Give back the full set of entries exactly, keeping each line intact.

_ _ _

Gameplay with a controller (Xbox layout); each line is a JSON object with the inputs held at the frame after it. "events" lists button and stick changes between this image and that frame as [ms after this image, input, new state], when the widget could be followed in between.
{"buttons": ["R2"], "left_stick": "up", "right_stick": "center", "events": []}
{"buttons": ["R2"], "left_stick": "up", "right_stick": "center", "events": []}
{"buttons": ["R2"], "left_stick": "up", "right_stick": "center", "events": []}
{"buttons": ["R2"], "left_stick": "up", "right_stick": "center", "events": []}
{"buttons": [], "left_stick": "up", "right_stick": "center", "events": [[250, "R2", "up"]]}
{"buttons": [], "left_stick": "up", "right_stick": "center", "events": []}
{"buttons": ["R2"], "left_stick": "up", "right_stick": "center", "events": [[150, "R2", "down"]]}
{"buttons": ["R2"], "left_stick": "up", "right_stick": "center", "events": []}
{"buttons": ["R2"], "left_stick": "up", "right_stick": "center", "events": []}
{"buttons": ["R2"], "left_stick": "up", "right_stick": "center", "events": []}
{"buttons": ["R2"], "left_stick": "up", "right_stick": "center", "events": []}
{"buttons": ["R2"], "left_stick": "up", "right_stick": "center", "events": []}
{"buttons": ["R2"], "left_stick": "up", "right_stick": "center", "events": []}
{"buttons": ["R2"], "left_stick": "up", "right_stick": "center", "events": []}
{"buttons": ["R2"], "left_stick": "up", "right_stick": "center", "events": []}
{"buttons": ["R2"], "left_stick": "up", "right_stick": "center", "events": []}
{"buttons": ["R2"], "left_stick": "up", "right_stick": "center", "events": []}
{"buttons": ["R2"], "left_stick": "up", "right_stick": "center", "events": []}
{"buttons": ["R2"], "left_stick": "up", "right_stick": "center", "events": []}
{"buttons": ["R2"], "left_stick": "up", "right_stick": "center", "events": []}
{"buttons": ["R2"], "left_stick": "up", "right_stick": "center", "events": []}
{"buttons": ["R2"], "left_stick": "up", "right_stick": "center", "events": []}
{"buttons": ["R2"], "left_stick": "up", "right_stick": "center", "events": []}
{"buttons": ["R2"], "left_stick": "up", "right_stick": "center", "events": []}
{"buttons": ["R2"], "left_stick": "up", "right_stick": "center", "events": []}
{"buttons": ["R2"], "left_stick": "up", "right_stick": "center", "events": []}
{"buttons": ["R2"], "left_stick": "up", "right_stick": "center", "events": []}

_ _ _

* Your solution *
Gameplay with a controller (Xbox layout); each line is a JSON object with the inputs held at the frame after it. "events" lists button and stick changes between this image and that frame as [ms after this image, input, new state], when the widget could be followed in between.
{"buttons": ["R2"], "left_stick": "up", "right_stick": "center", "events": []}
{"buttons": ["R2"], "left_stick": "up", "right_stick": "center", "events": []}
{"buttons": ["R2"], "left_stick": "up", "right_stick": "center", "events": []}
{"buttons": ["R2"], "left_stick": "up", "right_stick": "center", "events": []}
{"buttons": [], "left_stick": "up", "right_stick": "center", "events": [[250, "R2", "up"]]}
{"buttons": [], "left_stick": "up", "right_stick": "center", "events": []}
{"buttons": ["R2"], "left_stick": "up", "right_stick": "center", "events": [[150, "R2", "down"]]}
{"buttons": ["R2"], "left_stick": "up", "right_stick": "center", "events": []}
{"buttons": ["R2"], "left_stick": "up", "right_stick": "center", "events": []}
{"buttons": ["R2"], "left_stick": "up", "right_stick": "center", "events": []}
{"buttons": ["R2"], "left_stick": "up", "right_stick": "center", "events": []}
{"buttons": ["R2"], "left_stick": "up", "right_stick": "center", "events": []}
{"buttons": ["R2"], "left_stick": "up", "right_stick": "center", "events": []}
{"buttons": ["R2"], "left_stick": "up", "right_stick": "center", "events": []}
{"buttons": ["R2"], "left_stick": "up", "right_stick": "center", "events": []}
{"buttons": ["R2"], "left_stick": "up", "right_stick": "center", "events": []}
{"buttons": ["R2"], "left_stick": "up", "right_stick": "center", "events": []}
{"buttons": ["R2"], "left_stick": "up", "right_stick": "center", "events": []}
{"buttons": ["R2"], "left_stick": "up", "right_stick": "center", "events": []}
{"buttons": ["R2"], "left_stick": "up", "right_stick": "center", "events": []}
{"buttons": ["R2"], "left_stick": "up", "right_stick": "center", "events": []}
{"buttons": ["R2"], "left_stick": "up", "right_stick": "center", "events": []}
{"buttons": ["R2"], "left_stick": "up", "right_stick": "center", "events": []}
{"buttons": ["R2"], "left_stick": "up", "right_stick": "center", "events": []}
{"buttons": ["R2"], "left_stick": "up", "right_stick": "center", "events": []}
{"buttons": ["R2"], "left_stick": "up", "right_stick": "center", "events": []}
{"buttons": ["R2"], "left_stick": "up", "right_stick": "center", "events": []}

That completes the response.